Te deseo pasión. De esa que te llena de energía aunque no hayas dormido, de la que te renueva las ganas y el ímpetu y te impulsa sin necesitar café o chocolate (o pizza), de la que se renueva día a dpia porque lo que haces te llena de satisfacción.
Te deseo fracasos. De esos que te dan lecciones que se repiten si no las aprendes. De los que te enseñan que nada es perfecto. FRacasos que te ubiquen y te centren, que te obliguen a tomar vuelo para aprender a volar.

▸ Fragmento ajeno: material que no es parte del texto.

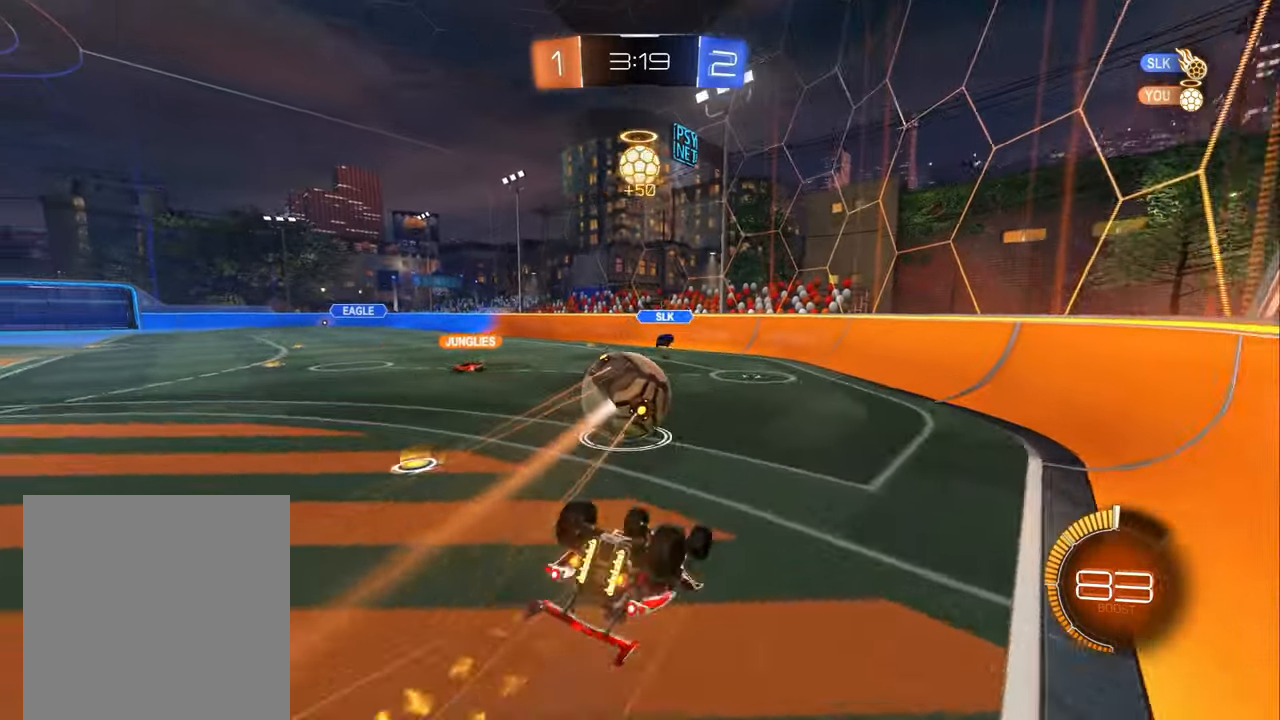
{"buttons": ["L2"], "left_stick": "center", "right_stick": "center", "events": [[17, "L1", "down"], [383, "R2", "up"], [417, "L1", "up"], [467, "L2", "down"], [467, "left_stick", "center"]]}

Te deseo felicidad. De esa que se comparte con los seres que amas, de la que se logra en equipo, de la que verdaderamente importa. De la que no se alcanza en un día sino en un largo proceso, de la que se forja poco a poco, casi sin darte cuenta.
Te deseo suficiente. Que nada te haga falta y que nada te sobre, que siempre tengas para dar y que siempre puedas recibir: amor, persistencia, satisfacción, tiempo, dedicación... alegrías y tristezas.
Te deseo un buen viaje. Disfruta del camino hasta tu próxima estación.